At the end of writing one, which lasted from September 2012 to Sep 2013, when the first draft got over and after which much else is happening still…I figured that if I had to make myself financially solvent I ought to consider ‘selling’ some of my musical ideas and not really the research that nobody was paying me anything for anyways. And that brought me to create a new enterprise called Hamsadhwani– my dream of another organization that would work in applied musicology, while getting the grips on this one.
So why this makes me multipolar is that though I am a musician by training, I also work in mental health – from the experience of spending close to two decades in its arms and miraculously finding a way out. From that richness of insights that I gained and got out, I join the multifarious dots that it takes for anyone to get out and also examine and deconstruct the stories of others who similarly suffer as well as look at the latest research that happens in mental health globally in any field of interest- whether psychiatry, psychology, anthropology, sociology, linguistics or anything else, or even the arts, including music etc.
Music and research in mental health are two completely different planets.
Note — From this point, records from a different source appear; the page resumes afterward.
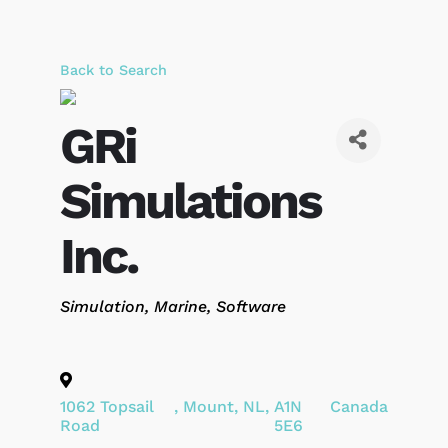
Back to Search
GRi
Simulations
Inc.
Categories
Simulation
Marine
Software
1062 Topsail
,
Mount
,
NL
,
A1N
Canada
Road
5E6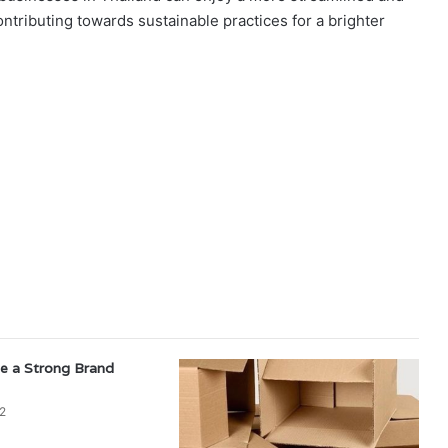
ntributing towards sustainable practices for a brighter
e a Strong Brand
2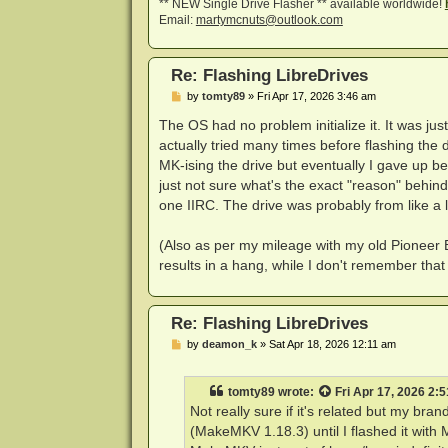
** NEW Single Drive Flasher ** available worldwide!
Email:
martymcnuts@outlook.com
Re: Flashing LibreDrives
P
by
tomty89
»
Fri Apr 17, 2026 3:46 am
o
s
The OS had no problem initialize it. It was ju
t
actually tried many times before flashing the 
MK-ising the drive but eventually I gave up be
just not sure what's the exact "reason" behi
one IIRC. The drive was probably from like a l
(Also as per my mileage with my old Pioneer 
results in a hang, while I don't remember tha
Re: Flashing LibreDrives
P
by
deamon_k
»
Sat Apr 18, 2026 12:11 am
o
s
t
tomty89
wrote:
Fri Apr 17, 2026 2:
Not really sure if it's related but my b
(MakeMKV 1.18.3) until I flashed it with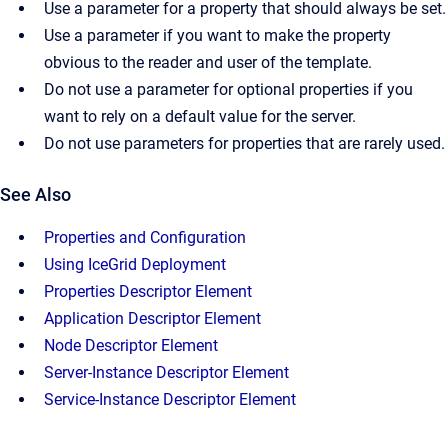
Use a parameter for a property that should always be set.
Use a parameter if you want to make the property
obvious to the reader and user of the template.
Do not use a parameter for optional properties if you
want to rely on a default value for the server.
Do not use parameters for properties that are rarely used.
See Also
Properties and Configuration
Using IceGrid Deployment
Properties Descriptor Element
Application Descriptor Element
Node Descriptor Element
Server-Instance Descriptor Element
Service-Instance Descriptor Element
Imagine a world of musical notes, ragas and bandishes on the one hand and a different planet where you are thinking of clinical trials and their outcomes, or qualitative research. They have nothing in common, unless I bring them together in the context of music therapy in mental health. Of course it makes perfect sense to me. As well as look after my home, my dogs, my plants and my books, family, or what have you- just like anyone.
The long and short of it is that I have my tea boiling in a lot of kettles and I am somewhat of a brewer, who can at least brew some of them well and some just passably. The professional sides are all looking fine for now, though the home is an occasional mess and the exercise that I have been wanting to do regularly, ever since I became a teenager has not yet started. But I hope to get there someday. Insha’allah.
Each side of me and my work has roots that go deep- for the simple reason that I do not have to waste any time in going out of my home to travel, meet anyone, go for work in an institution or anything. I simply have to move from my kitchen or dining table to either my musical instrument or my computer. Not a lot of labour, but just the labour of love, because it really takes a lot to work by yourself for years and years and not get visited by any more madness, for this is madness enough. However, this is what I have written about myself in a journal paper-
Persistence is among those attributes of creativity that I see in myself too, though it does not mean that I am someone great at doing something, I am simply holding the question in my hand for long enough and puzzling over it. I do not even actively go in pursuit of any problem, but just keep looking at it from various positions. This attitude has helped me in a long span of time, not quickly.
So this is what I mean by multi-polar: someone who operates on many poles of knowledge, with a certain ease, expertise and humility. There is so much more to learn and gain that I am sure by the time my time to say goodbye to this world comes, I would be weighed down by knowledge and not by age hopefully, but the lighter for it too.